The most prominent and problematic ongoing manifestation of PFIC is pruritus, which leads to a severely diminished quality of life. PFIC has been estimated to affect between one in every 50,000 to 100,000 births worldwide. Based on those estimated incidences, we project there are 3,000 children with PFIC in the United States and 10,000 in the European Union.
PFIC leads in many cases to cirrhosis and liver failure within the first 10 years of life, and nearly all children with PFIC will require treatment before age 30. There are no medicines currently approved for PFIC, only surgical options – including a procedure known as Partial External Biliary Diversion (PEBD) or liver transplantation. These options carry substantial risk of post-surgical complications, as well as psychological and social issues.
Three alternative gene defects have been identified that correlate to three separate PFIC subtypes known as PFIC, type 1, PFIC, type 2, and PFIC, type 3. There may also be other gene defects that give rise to additional PFIC subtypes.
- PFIC, type 1, which is sometimes referred to as “Byler disease,” is caused by impaired bile secretion due to mutations in the ATP8B1 gene, which codes for a protein that helps to maintain an appropriate balance of fats known as phospholipids in cell membranes in the bile ducts. An imbalance in these phospholipids is associated with cholestasis and elevated bile acids in the liver. Children affected by PFIC, type 1 usually develop cholestasis in the first months of life and, in the absence of surgical treatment, progress to cirrhosis and endstage liver disease before the end of the first decade of life.

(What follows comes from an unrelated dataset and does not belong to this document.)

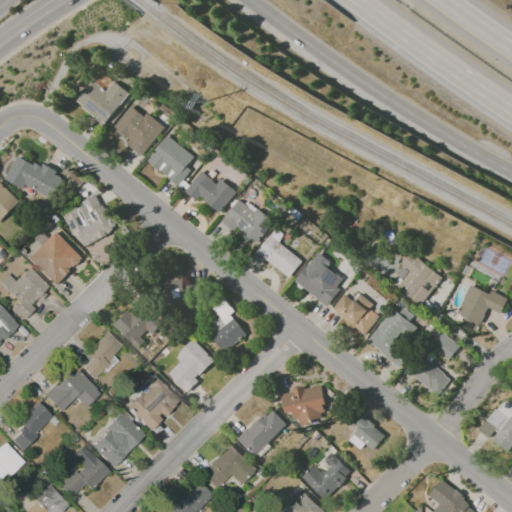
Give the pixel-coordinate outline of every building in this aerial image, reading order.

- PFIC, type 2, which is sometimes referred to as “Byler syndrome,” is caused by impaired bile salt secretion due to mutations in the ABCB11 gene, which codes for a protein, known as the bile salt export pump, that moves bile acids out of the liver. Children with PFIC, type 2 often develop liver failure within the first few years of life and are at increased risk of developing a type of liver cancer known as hepatocellular carcinoma.
- PFIC, type 3, which typically presents in the first years of childhood with progressive cholestasis, is caused by mutations in the ABCB4 gene, which codes for a transporter that moves phospholipids across cell membranes.